They were well into the territory of Ryvan city.
Rumor ran before them on frightened feet, and peasants often fled as they advanced. But never had they met such emptiness as now. They had passed deserted houses, gutted farmsteads, and the bones of the newly slain, and had shifted their course eastward to get into wilder country where there should at least be game. But such talk as they had heard of the invaders of Ryvan made them march warily. And when one of their scouts galloped back to tell of an army advancing out of the darkness against them, the great horns screamed and the wagons were drawn together.
For a while, there was chaos, running and yelling men, crying children, bawling cattle, and tramping hests. Then the carts were drawn into a defensive ring atop a high steep ridge and the warriors waited outside. They made a brave sight, the men of Killorn, tall barbarians in the colorful kilts of their septs with plundered ornaments shining around corded throat or sinewy arm.
Most of them still bore the equipment of their homeland—horned helmets, gleaming ring-byrnies, round shields, ax and bow and spear and broadsword, worn and dusty with use but ready for more. The greater number went afoot, through some rode the small shaggy hests of the north. Their women and children crouched behind the wagons, with bows and slings ready and the old battle banners of Killorn floating overhead.
Kery came running to the place where the chiefs stood.
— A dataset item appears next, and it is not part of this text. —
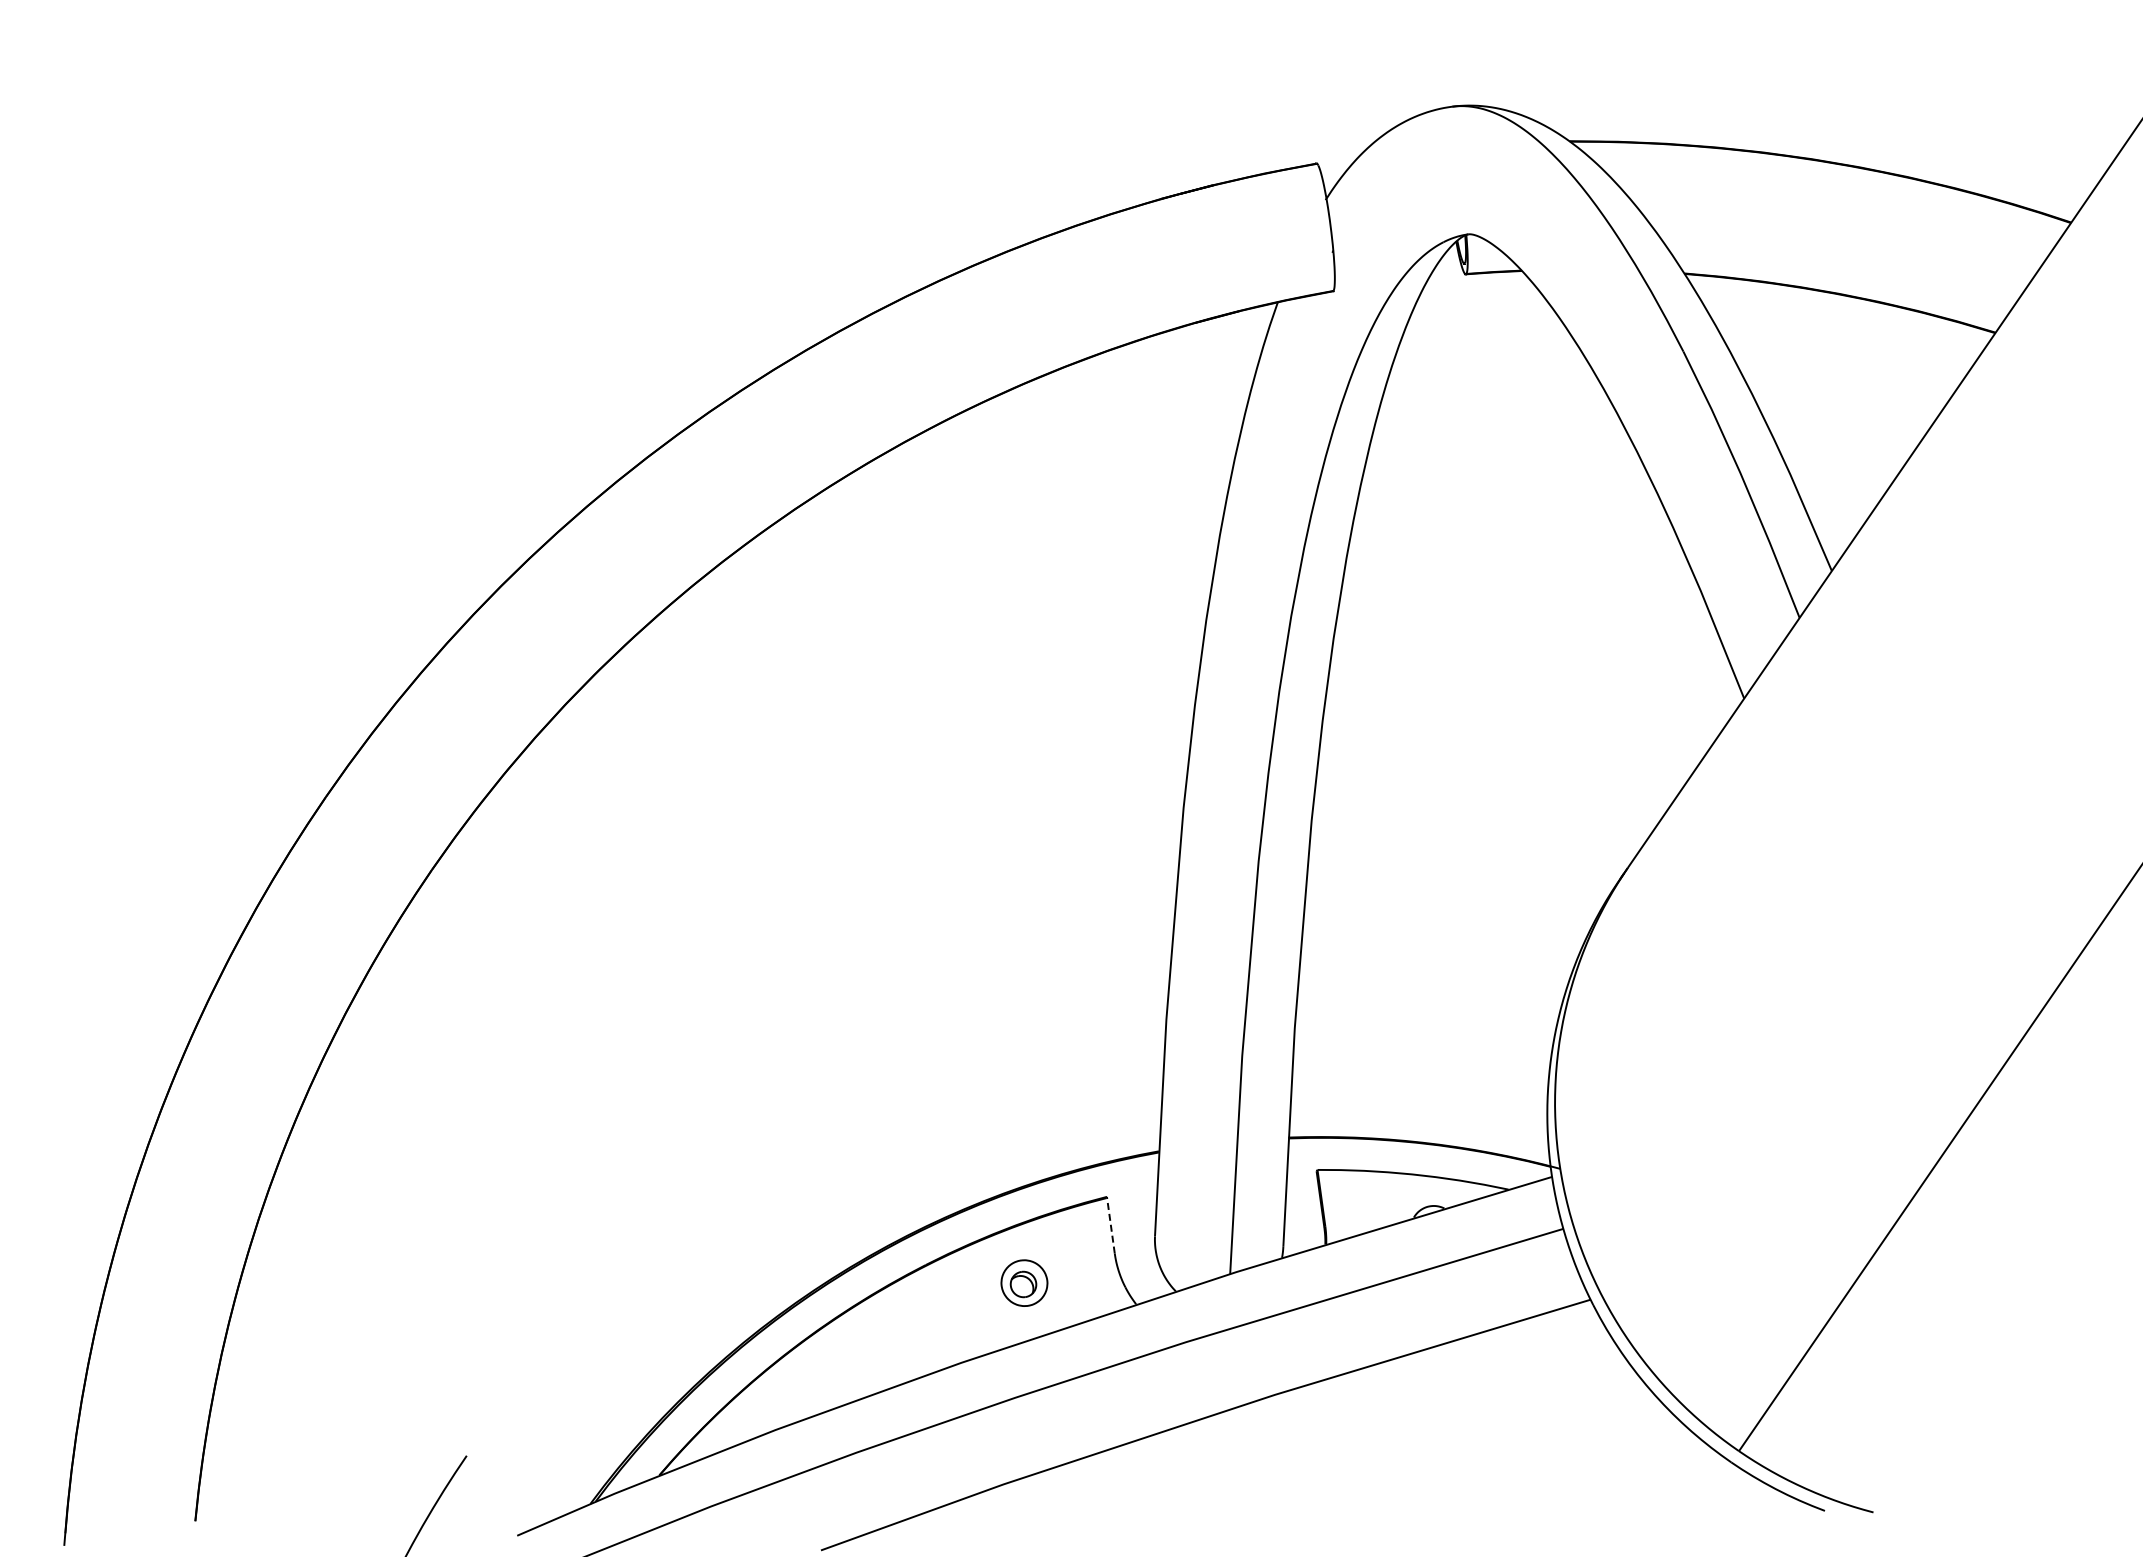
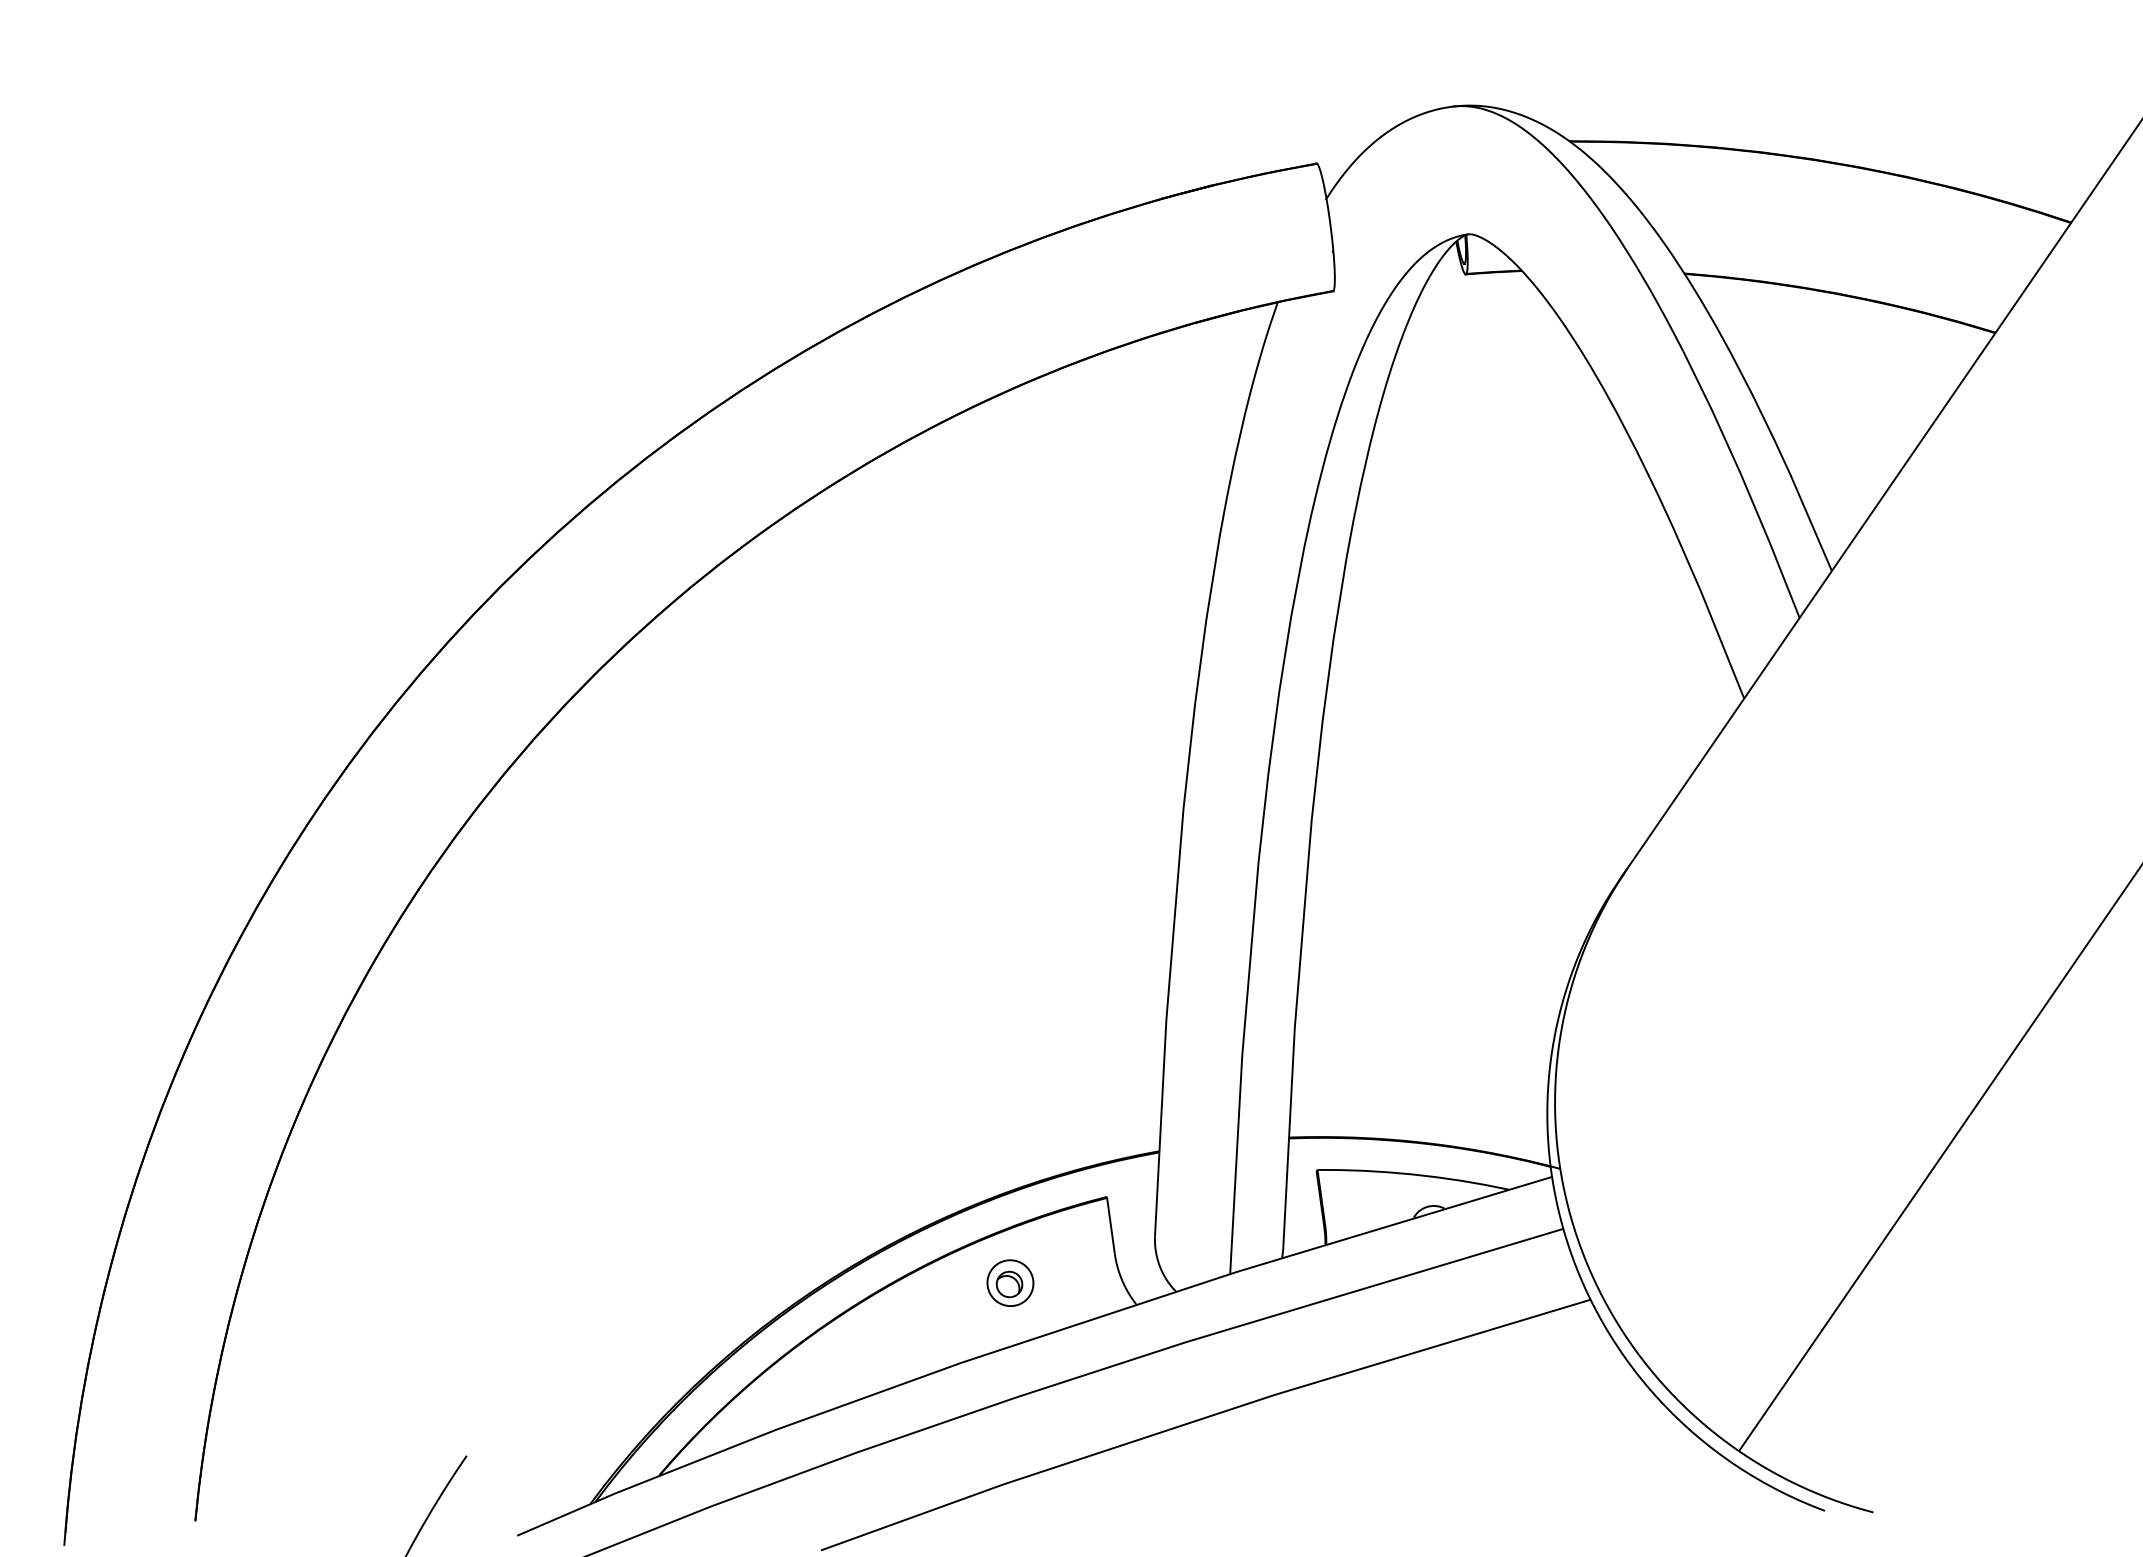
line at (1110, 1225): dashed -> solid
part at (1024, 1282) position: (1024, 1282) -> (1010, 1282)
He wore only a helmet and a light leather corselet, and carried sword and spear and a bow slung over his shoulders. "Father," he called. "Father, who are they?"
Rhiach of Broina stood near Bram with the great bagpipes of the gods under one arm—old beyond memory, those pipes, worn and battered, but terror and death and the avenging furies crouched in them, power so great that only one man could ever know the secret of their use. A light breeze stirred the warlock's long gray hair about his gaunt face, and his eyes brooded on the eastern darkness.
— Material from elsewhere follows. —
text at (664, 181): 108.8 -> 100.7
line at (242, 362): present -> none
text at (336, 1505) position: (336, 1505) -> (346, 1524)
The scout who had brought word turned to greet Kery. He was panting with the weariness of his hard ride. An arrow had wounded him, and he shivered as the cold wind from the Dark Lands brushed his sweat-streaked body. "A horde," he said. "An army marching out of the east toward us, not Ryvan but such a folk as I never knew of. Their outriders saw me and barely did I get away. Most likely they will move against us, and swiftly."
"A host at least as great as ours," added Bram. "It must be a part of the invading Dark Landers who are laying Ryvan waste. It will be a hard fight, though I doubt not that with our good sword-arms and the pipe of the gods we will throw them back."
"I know not." Rhiach spoke slowly. His deep eyes were somber on Kery. "I have had ill dreams of late. If I fell in this battle, before we won ... I did wrong, son. I should have told you how to use the pipe."
"The law says you can only do that when you are so old that you are ready to give up your chiefship to your first born," said Bram. "It is a good law. A whole clan knowing how to wield such power would soon be at odds with all Killorn."
"But we are not in Killorn now," said Rhiach. "We have come far from home, among alien and enemy peoples, and the lake where it is forever sunset is a ghost to us." His hard face softened. "If I fall, Kery, my own spirit, I think, will wander back thither. I will wait for you at the border of the lake, I will be on the windy heaths and by the high tarns, they will hear me piping in the night and know I have come home . . . but seek your place, son, and all the gods be with you.
Kery gulped and wrung his father's hand . The warlock had ever been a stranger to him. His mother was dead these many years and Rhiach had grown grim and silent. And yet the old warlock was dearer to him than any save Morna who waited for his return.
He turned and sped to his own post, with the tyrs.